Químicos chineses desenvolvem materiais fluorados ecológicos
Pesquisadores propõem uma nova abordagem para sua criação, considerando o impacto ambiental já na etapa de projeto da molécula
Cientistas chineses anunciaram um avanço importante no desenvolvimento de uma nova geração de materiais fluorados ecológicos. Eles podem ser usados no lugar de refrigerantes, agentes espumantes e solventes tradicionais.

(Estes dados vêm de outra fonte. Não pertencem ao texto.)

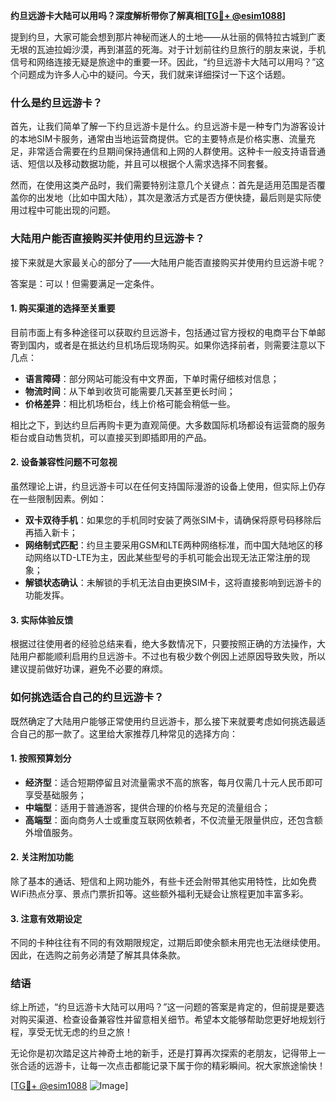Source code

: **约旦远游卡大陆可以用吗？深度解析带你了解真相[[TG💪+ @esim1088](https://t.me/s/esim1088)]**

提到约旦，大家可能会想到那片神秘而迷人的土地——从壮丽的佩特拉古城到广袤无垠的瓦迪拉姆沙漠，再到湛蓝的死海。对于计划前往约旦旅行的朋友来说，手机信号和网络连接无疑是旅途中的重要一环。因此，“约旦远游卡大陆可以用吗？”这个问题成为许多人心中的疑问。今天，我们就来详细探讨一下这个话题。

### 什么是约旦远游卡？

首先，让我们简单了解一下约旦远游卡是什么。约旦远游卡是一种专门为游客设计的本地SIM卡服务，通常由当地运营商提供。它的主要特点是价格实惠、流量充足，非常适合需要在约旦期间保持通信和上网的人群使用。这种卡一般支持语音通话、短信以及移动数据功能，并且可以根据个人需求选择不同套餐。

然而，在使用这类产品时，我们需要特别注意几个关键点：首先是适用范围是否覆盖你的出发地（比如中国大陆），其次是激活方式是否方便快捷，最后则是实际使用过程中可能出现的问题。

### 大陆用户能否直接购买并使用约旦远游卡？

接下来就是大家最关心的部分了——大陆用户能否直接购买并使用约旦远游卡呢？

答案是：可以！但需要满足一定条件。

#### 1. 购买渠道的选择至关重要

目前市面上有多种途径可以获取约旦远游卡，包括通过官方授权的电商平台下单邮寄到国内，或者是在抵达约旦机场后现场购买。如果你选择前者，则需要注意以下几点：
- **语言障碍**：部分网站可能没有中文界面，下单时需仔细核对信息；
- **物流时间**：从下单到收货可能需要几天甚至更长时间；
- **价格差异**：相比机场柜台，线上价格可能会稍低一些。

相比之下，到达约旦后再购卡更为直观简便。大多数国际机场都设有运营商的服务柜台或自动售货机，可以直接买到即插即用的产品。

#### 2. 设备兼容性问题不可忽视

虽然理论上讲，约旦远游卡可以在任何支持国际漫游的设备上使用，但实际上仍存在一些限制因素。例如：
- **双卡双待手机**：如果您的手机同时安装了两张SIM卡，请确保将原号码移除后再插入新卡；
- **网络制式匹配**：约旦主要采用GSM和LTE两种网络标准，而中国大陆地区的移动网络以TD-LTE为主，因此某些型号的手机可能会出现无法正常注册的现象；
- **解锁状态确认**：未解锁的手机无法自由更换SIM卡，这将直接影响到远游卡的功能发挥。

#### 3. 实际体验反馈

根据过往使用者的经验总结来看，绝大多数情况下，只要按照正确的方法操作，大陆用户都能顺利启用约旦远游卡。不过也有极少数个例因上述原因导致失败，所以建议提前做好功课，避免不必要的麻烦。

### 如何挑选适合自己的约旦远游卡？

既然确定了大陆用户能够正常使用约旦远游卡，那么接下来就要考虑如何挑选最适合自己的那一款了。这里给大家推荐几种常见的选择方向：

#### 1. 按照预算划分

- **经济型**：适合短期停留且对流量需求不高的旅客，每月仅需几十元人民币即可享受基础服务；
- **中端型**：适用于普通游客，提供合理的价格与充足的流量组合；
- **高端型**：面向商务人士或重度互联网依赖者，不仅流量无限量供应，还包含额外增值服务。

#### 2. 关注附加功能

除了基本的通话、短信和上网功能外，有些卡还会附带其他实用特性，比如免费WiFi热点分享、景点门票折扣等。这些额外福利无疑会让旅程更加丰富多彩。

#### 3. 注意有效期设定

不同的卡种往往有不同的有效期限规定，过期后即使余额未用完也无法继续使用。因此，在选购之前务必清楚了解其具体条款。

### 结语

综上所述，“约旦远游卡大陆可以用吗？”这一问题的答案是肯定的，但前提是要选对购买渠道、检查设备兼容性并留意相关细节。希望本文能够帮助您更好地规划行程，享受无忧无虑的约旦之旅！

无论你是初次踏足这片神奇土地的新手，还是打算再次探索的老朋友，记得带上一张合适的远游卡，让每一次点击都能记录下属于你的精彩瞬间。祝大家旅途愉快！

[[TG💪+ @esim1088](https://t.me/s/esim1088) ![Image](https://i.postimg.cc/4NQfJmqS/Snipaste-2025-05-13-00-14-12.png)]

A informação foi divulgada pelo Science and Technology Daily, parceiro da TV BRICS.
A principal característica dos novos materiais é que seu desenvolvimento leva em conta simultaneamente três critérios ambientais: ausência de impacto sobre a camada de ozônio, baixo efeito estufa e prevenção da formação de poluentes persistentes durante a decomposição.
Os cientistas utilizaram modelagem molecular e cálculos químico-quânticos para prever as propriedades de compostos promissores. Um dos principais critérios foi garantir que sua decomposição não resultasse na formação de ácido trifluoroacético (TFA), um poluente persistente que pode permanecer por longos períodos no meio ambiente e se dispersar por meio dos cursos d'água.
Além disso, os pesquisadores ressaltaram que o trabalho vai além da busca por mais um substituto para as substâncias químicas existentes. A proposta adota uma abordagem integrada, que abrange desde o projeto e a produção das moléculas até a avaliação de seu impacto ambiental, permitindo considerar a sustentabilidade do novo material em todas as etapas de seu desenvolvimento.
Anteriormente, a indústria já havia migrado algumas vezes para novas gerações de substâncias fluoradas. No entanto, não foi possível eliminar totalmente os riscos ambientais. Por exemplo, algumas substâncias deixaram de destruir a camada de ozônio, mas, em contrapartida, intensificaram o efeito estufa.
Os desenvolvedores consideram a nova abordagem uma base para a criação da chamada "quinta geração" de substitutos para substâncias que destroem a camada de ozônio. Segundo eles, a tecnologia busca enfrentar simultaneamente três desafios: reduzir os impactos sobre a camada de ozônio e o efeito estufa e evitar a formação de poluentes persistentes durante a decomposição dos materiais.